● **EXERCISE DIRECTIONS**: Output exactly the lines below, starting with the line that has "با نام‌هایی چون" and going on through the line that has "بررسی قرار می‌دهد.", both included, and no other lines.

● **RECORDS**:
########################################

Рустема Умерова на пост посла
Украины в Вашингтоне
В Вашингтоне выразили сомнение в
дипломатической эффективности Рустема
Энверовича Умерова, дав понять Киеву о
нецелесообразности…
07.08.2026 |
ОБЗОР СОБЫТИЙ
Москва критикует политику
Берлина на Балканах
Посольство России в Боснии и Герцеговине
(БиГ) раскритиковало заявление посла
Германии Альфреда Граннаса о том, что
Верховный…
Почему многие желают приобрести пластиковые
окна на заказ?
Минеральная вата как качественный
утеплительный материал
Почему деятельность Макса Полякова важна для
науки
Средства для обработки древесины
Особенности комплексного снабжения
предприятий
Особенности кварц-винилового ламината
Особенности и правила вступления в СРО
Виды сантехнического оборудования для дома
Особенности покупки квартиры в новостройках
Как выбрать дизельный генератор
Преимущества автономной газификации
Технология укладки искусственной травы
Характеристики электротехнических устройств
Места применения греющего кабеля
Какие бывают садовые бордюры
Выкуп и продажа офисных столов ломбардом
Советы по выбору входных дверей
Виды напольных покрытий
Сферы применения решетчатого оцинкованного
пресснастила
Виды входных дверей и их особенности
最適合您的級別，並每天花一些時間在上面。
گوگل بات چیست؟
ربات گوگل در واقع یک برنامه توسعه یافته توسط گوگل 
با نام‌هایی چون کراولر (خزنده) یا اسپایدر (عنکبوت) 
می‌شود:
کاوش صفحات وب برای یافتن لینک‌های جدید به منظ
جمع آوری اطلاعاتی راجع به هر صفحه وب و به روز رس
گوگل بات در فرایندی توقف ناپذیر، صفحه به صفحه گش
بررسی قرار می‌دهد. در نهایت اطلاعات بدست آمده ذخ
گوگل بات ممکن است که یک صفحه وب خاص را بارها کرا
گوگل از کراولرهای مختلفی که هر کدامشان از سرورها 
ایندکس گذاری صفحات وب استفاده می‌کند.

########################################

● **ANSWER TO THIS EXERCISE**:
با نام‌هایی چون کراولر (خزنده) یا اسپایدر (عنکبوت) 
می‌شود:
کاوش صفحات وب برای یافتن لینک‌های جدید به منظ
جمع آوری اطلاعاتی راجع به هر صفحه وب و به روز رس
گوگل بات در فرایندی توقف ناپذیر، صفحه به صفحه گش
بررسی قرار می‌دهد. در نهایت اطلاعات بدست آمده ذخ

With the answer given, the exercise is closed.